The needed output is the run of lines below from the one containing "enutzt werden. Der Indoorpool" through the one containing "All rights reserved.", copied exactly and free of pictures.

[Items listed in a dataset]
▬▬▬▬▬▬▬▬▬▬
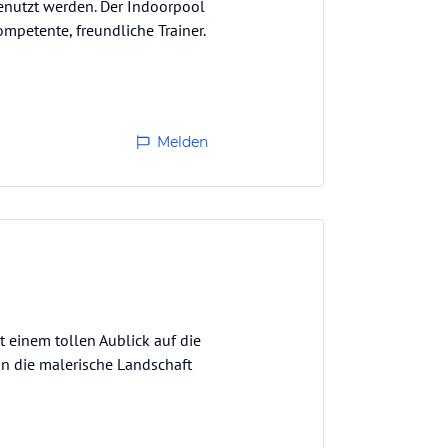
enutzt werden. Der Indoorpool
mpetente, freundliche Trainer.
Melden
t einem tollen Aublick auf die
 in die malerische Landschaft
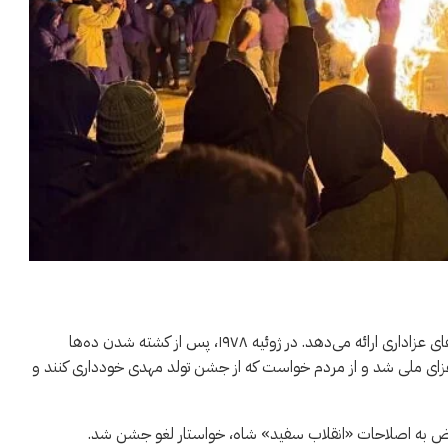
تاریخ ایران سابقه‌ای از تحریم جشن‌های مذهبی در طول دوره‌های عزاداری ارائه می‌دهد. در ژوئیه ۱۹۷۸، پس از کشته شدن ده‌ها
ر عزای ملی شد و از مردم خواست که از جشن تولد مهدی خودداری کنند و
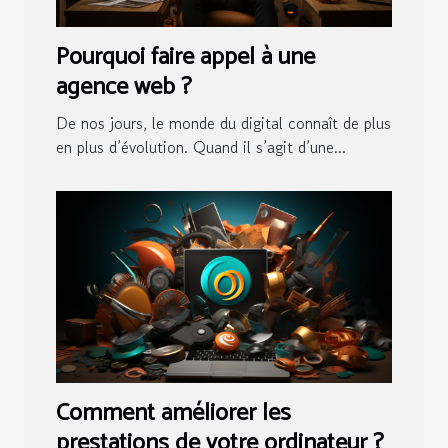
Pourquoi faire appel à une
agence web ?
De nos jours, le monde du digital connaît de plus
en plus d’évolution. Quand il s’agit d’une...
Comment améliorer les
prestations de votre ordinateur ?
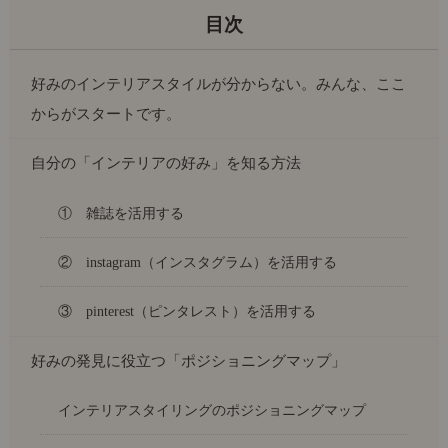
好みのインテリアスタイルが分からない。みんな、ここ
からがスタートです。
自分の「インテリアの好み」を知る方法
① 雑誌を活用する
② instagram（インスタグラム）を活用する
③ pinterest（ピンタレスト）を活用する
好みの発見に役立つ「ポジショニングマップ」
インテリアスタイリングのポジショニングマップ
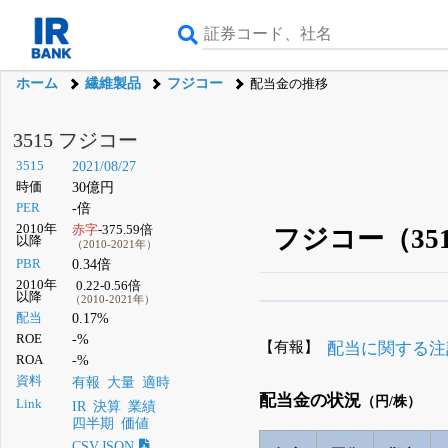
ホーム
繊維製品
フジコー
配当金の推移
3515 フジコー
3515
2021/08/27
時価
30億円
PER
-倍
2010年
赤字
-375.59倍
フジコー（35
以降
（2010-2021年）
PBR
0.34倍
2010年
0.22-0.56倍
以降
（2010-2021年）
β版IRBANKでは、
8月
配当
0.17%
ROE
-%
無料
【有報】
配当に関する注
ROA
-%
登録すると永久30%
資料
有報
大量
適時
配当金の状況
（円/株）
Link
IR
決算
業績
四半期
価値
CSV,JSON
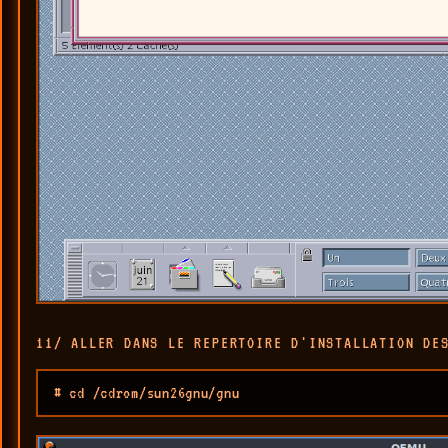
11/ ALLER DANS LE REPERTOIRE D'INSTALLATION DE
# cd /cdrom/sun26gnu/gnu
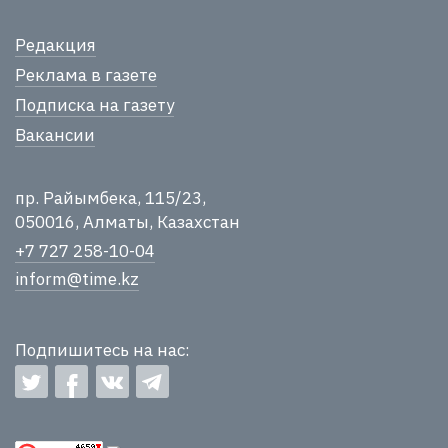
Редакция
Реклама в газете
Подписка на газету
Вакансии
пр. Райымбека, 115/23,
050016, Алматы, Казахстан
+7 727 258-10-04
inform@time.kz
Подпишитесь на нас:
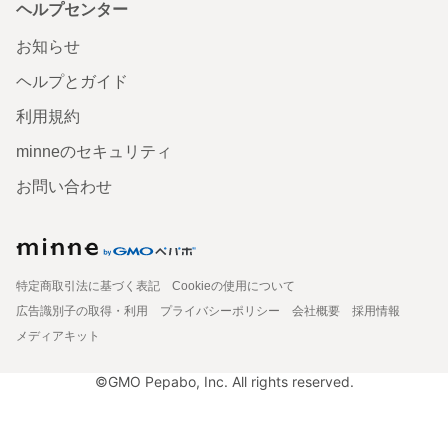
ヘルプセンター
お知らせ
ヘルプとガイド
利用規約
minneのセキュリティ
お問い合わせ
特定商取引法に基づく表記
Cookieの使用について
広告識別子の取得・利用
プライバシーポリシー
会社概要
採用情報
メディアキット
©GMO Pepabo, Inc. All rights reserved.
▬▬▬▬▬▬▬▬▬▬
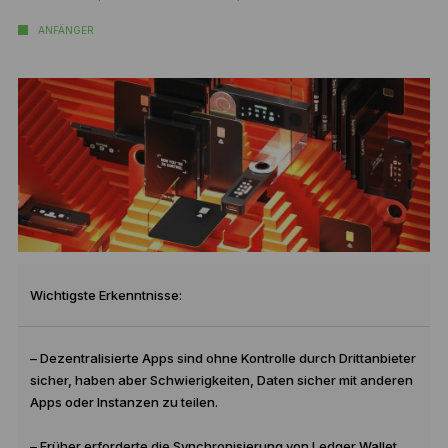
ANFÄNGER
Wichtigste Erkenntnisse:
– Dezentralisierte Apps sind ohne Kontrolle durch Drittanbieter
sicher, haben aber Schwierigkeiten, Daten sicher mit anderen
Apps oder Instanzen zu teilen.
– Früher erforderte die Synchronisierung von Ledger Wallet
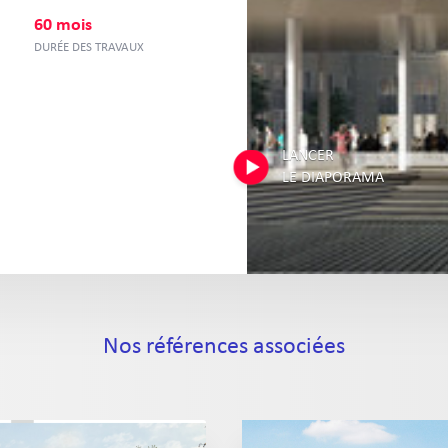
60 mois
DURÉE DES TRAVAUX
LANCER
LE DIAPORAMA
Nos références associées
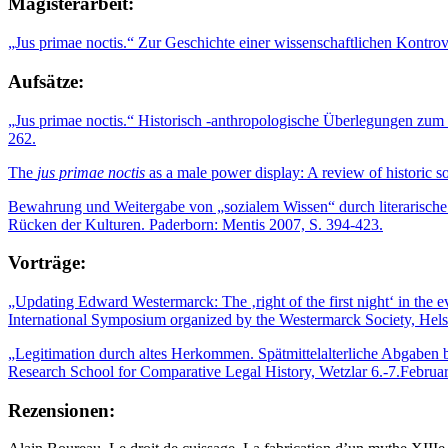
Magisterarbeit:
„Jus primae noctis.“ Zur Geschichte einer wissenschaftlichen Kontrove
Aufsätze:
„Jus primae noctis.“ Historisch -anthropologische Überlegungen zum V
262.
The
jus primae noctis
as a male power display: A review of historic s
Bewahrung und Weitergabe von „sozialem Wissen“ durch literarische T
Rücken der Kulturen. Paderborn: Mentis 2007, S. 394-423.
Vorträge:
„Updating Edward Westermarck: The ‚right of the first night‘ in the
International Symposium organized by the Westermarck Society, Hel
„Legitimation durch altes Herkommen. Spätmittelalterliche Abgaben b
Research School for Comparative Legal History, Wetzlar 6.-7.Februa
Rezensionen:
▬▬▬▬▬▬▬▬▬▬
**Reply to the exercise:**
enutzt werden. Der Indoorpool
mpetente, freundliche Trainer.
Melden
t einem tollen Aublick auf die
 in die malerische Landschaft
تاریخ ایران سابقه‌ای از تحریم جشن‌های مذهبی در طول دوره‌های عزاداری ارائه می‌دهد. در ژوئیه ۱۹۷۸، پس از کشته شدن ده‌ها
ر عزای ملی شد و از مردم خواست که از جشن تولد مهدی خودداری کنند و
Pourquoi faire appel à une
agence web ?
De nos jours, le monde du digital connaît de plus
en plus d’évolution. Quand il s’agit d’une...
Comment améliorer les
prestations de votre ordinateur ?
好みのインテリアスタイルが分からない。みんな、ここ
からがスタートです。
自分の「インテリアの好み」を知る方法
① 雑誌を活用する
② instagram（インスタグラム）を活用する
③ pinterest（ピンタレスト）を活用する
好みの発見に役立つ「ポジショニングマップ」
インテリアスタイリングのポジショニングマップ
ホーム
繊維製品
フジコー
配当金の推移
3515 フジコー
3515
2021/08/27
時価
30億円
PER
-倍
2010年
赤字
-375.59倍
フジコー（35
以降
（2010-2021年）
PBR
0.34倍
2010年
0.22-0.56倍
以降
（2010-2021年）
β版IRBANKでは、
8月
配当
0.17%
ROE
-%
無料
【有報】
配当に関する注
ROA
-%
登録すると永久30%
資料
有報
大量
適時
配当金の状況
（円/株）
Link
IR
決算
業績
四半期
価値
CSV,JSON
11/ ALLER DANS LE REPERTOIRE D'INSTALLATION DE
# cd /cdrom/sun26gnu/gnu
Редакция
Реклама в газете
Подписка на газету
Вакансии
пр. Райымбека, 115/23,
050016, Алматы, Казахстан
+7 727 258-10-04
inform@time.kz
Подпишитесь на нас:
ヘルプセンター
お知らせ
ヘルプとガイド
利用規約
minneのセキュリティ
お問い合わせ
特定商取引法に基づく表記
Cookieの使用について
広告識別子の取得・利用
プライバシーポリシー
会社概要
採用情報
メディアキット
©GMO Pepabo, Inc. All rights reserved.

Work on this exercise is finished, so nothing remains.